Developing Your Colorado Parenting Time Schedule

Filed Under (Child Support, Custody and Visitation, Divorce and Legal Separation, Domestic Partnership) on 01-08-2015

Parental Responsibility, Joint Custody, Child Custody, Separation Agreement Where Should the Children Live?

Parenting time (where your children live and when they will live there) can feel like the most important part of your divorce agreement. If you find yourselves getting stuck and overwhelmed about this issue, remember that children change as they grow. The agreement you agonize over today may not work a year from now. Depending on the age and needs of the child, the plan can change. For example, the needs of children in early infancy are much different than those of school-age children. The “Friendly Divorce Guidebook” has possible parenting time plans for each age group.

Don’t expect to know right away what arrangements are going to be best for your children in the long term. Your first Parenting Plan may not be your final agreement.

Most parents begin a discussion of basic schedules by talking about whether it is in their children’s best interest, at the present, to have one home or two. The two-home concept requires a plan for those times when you will transfer the children between you. Following are some of the questions you will need to consider and discuss. Remember, you may have different responses for each of your children.
•    Is it important for your children to be in the same house on all school nights?

•    How important is it that your children settle in on Sunday night before school?

•    Is it important for your children to go to the same church with the same parent every week?
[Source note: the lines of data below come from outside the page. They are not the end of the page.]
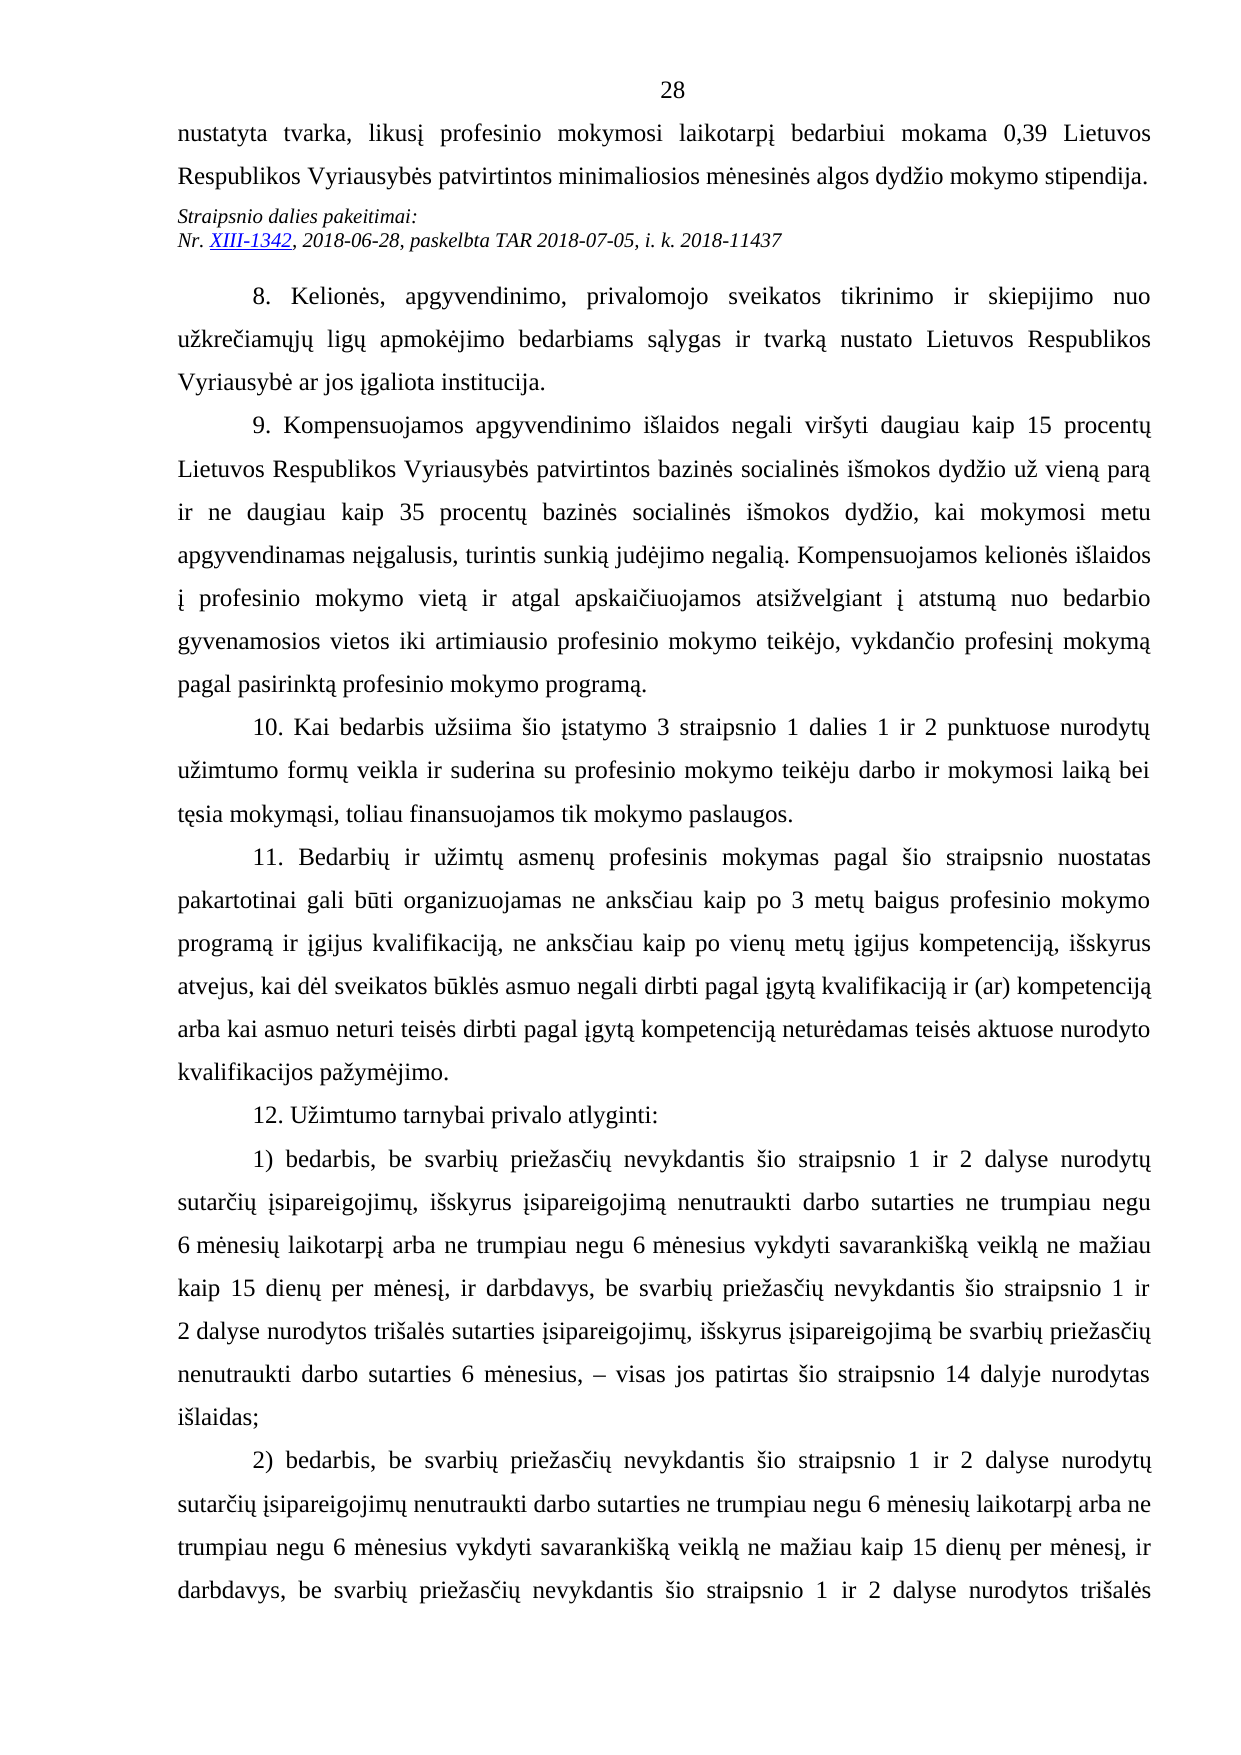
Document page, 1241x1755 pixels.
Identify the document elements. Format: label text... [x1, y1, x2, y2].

text 2) bedarbis, be svarbių priežasčių nevykdantis šio straipsnio 1 ir 2 dalyse nurodytų sutarčių įsipareigojimų nenutraukti darbo sutarties ne trumpiau negu 6 mėnesių laikotarpį arba ne trumpiau negu 6 mėnesius vykdyti savarankišką veiklą ne mažiau kaip 15 dienų per mėnesį, ir darbdavys, be svarbių priežasčių nevykdantis šio straipsnio 1 ir 2 dalyse nurodytos trišalės [177, 1446, 1152, 1604]
text Nr. XIII-1342, 2018-06-28, paskelbta TAR 2018-07-05, i. k. 2018-11437 [177, 228, 1152, 252]
text 8. Kelionės, apgyvendinimo, privalomojo sveikatos tikrinimo ir skiepijimo nuo užkrečiamųjų ligų apmokėjimo bedarbiams sąlygas ir tvarką nustato Lietuvos Respublikos Vyriausybė ar jos įgaliota institucija. [177, 281, 1152, 396]
text 11. Bedarbių ir užimtų asmenų profesinis mokymas pagal šio straipsnio nuostatas pakartotinai gali būti organizuojamas ne anksčiau kaip po 3 metų baigus profesinio mokymo programą ir įgijus kvalifikaciją, ne anksčiau kaip po vienų metų įgijus kompetenciją, išskyrus atvejus, kai dėl sveikatos būklės asmuo negali dirbti pagal įgytą kvalifikaciją ir (ar) kompetenciją arba kai asmuo neturi teisės dirbti pagal įgytą kompetenciją neturėdamas teisės aktuose nurodyto kvalifikacijos pažymėjimo. [177, 842, 1152, 1086]
text 1) bedarbis, be svarbių priežasčių nevykdantis šio straipsnio 1 ir 2 dalyse nurodytų sutarčių įsipareigojimų, išskyrus įsipareigojimą nenutraukti darbo sutarties ne trumpiau negu 6 mėnesių laikotarpį arba ne trumpiau negu 6 mėnesius vykdyti savarankišką veiklą ne mažiau kaip 15 dienų per mėnesį, ir darbdavys, be svarbių priežasčių nevykdantis šio straipsnio 1 ir 2 dalyse nurodytos trišalės sutarties įsipareigojimų, išskyrus įsipareigojimą be svarbių priežasčių nenutraukti darbo sutarties 6 mėnesius, – visas jos patirtas šio straipsnio 14 dalyje nurodytas išlaidas; [177, 1144, 1152, 1431]
text 12. Užimtumo tarnybai privalo atlyginti: [177, 1101, 1152, 1129]
text nustatyta tvarka, likusį profesinio mokymosi laikotarpį bedarbiui mokama 0,39 Lietuvos Respublikos Vyriausybės patvirtintos minimaliosios mėnesinės algos dydžio mokymo stipendija. [177, 118, 1152, 190]
text 9. Kompensuojamos apgyvendinimo išlaidos negali viršyti daugiau kaip 15 procentų Lietuvos Respublikos Vyriausybės patvirtintos bazinės socialinės išmokos dydžio už vieną parą ir ne daugiau kaip 35 procentų bazinės socialinės išmokos dydžio, kai mokymosi metu apgyvendinamas neįgalusis, turintis sunkią judėjimo negalią. Kompensuojamos kelionės išlaidos į profesinio mokymo vietą ir atgal apskaičiuojamos atsižvelgiant į atstumą nuo bedarbio gyvenamosios vietos iki artimiausio profesinio mokymo teikėjo, vykdančio profesinį mokymą pagal pasirinktą profesinio mokymo programą. [177, 411, 1152, 698]
text 10. Kai bedarbis užsiima šio įstatymo 3 straipsnio 1 dalies 1 ir 2 punktuose nurodytų užimtumo formų veikla ir suderina su profesinio mokymo teikėju darbo ir mokymosi laiką bei tęsia mokymąsi, toliau finansuojamos tik mokymo paslaugos. [177, 712, 1152, 827]
text Straipsnio dalies pakeitimai: [177, 204, 1152, 228]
•    Can either parent take your child to any given recurring activity (soccer practice, Scouts, doctor’s appointment)?

•    Can your children go to the same school from either home or return home from their school to either home?

•    Is there a maximum amount of time that any of your children can tolerate being away from either of you?

•    How frequently do any of your children need to see each of you?

•    Do you live so far apart geographically that your children will probably stay with one parent during the school sessions and with the other during non-school time?

•    Is this the time to change the day care schedule or provider for one or more of the children?

•    Is it important to keep your children’s day care schedule the same for the time being, in the face of other changes in their lives right now?

These are just some questions to ask yourself when thinking about splitting time. The “Friendly Divorce Guidebook” by Arden Hauer MA, JD goes over many possible scenarios and offers great suggestions and tools to help make these difficult decisions.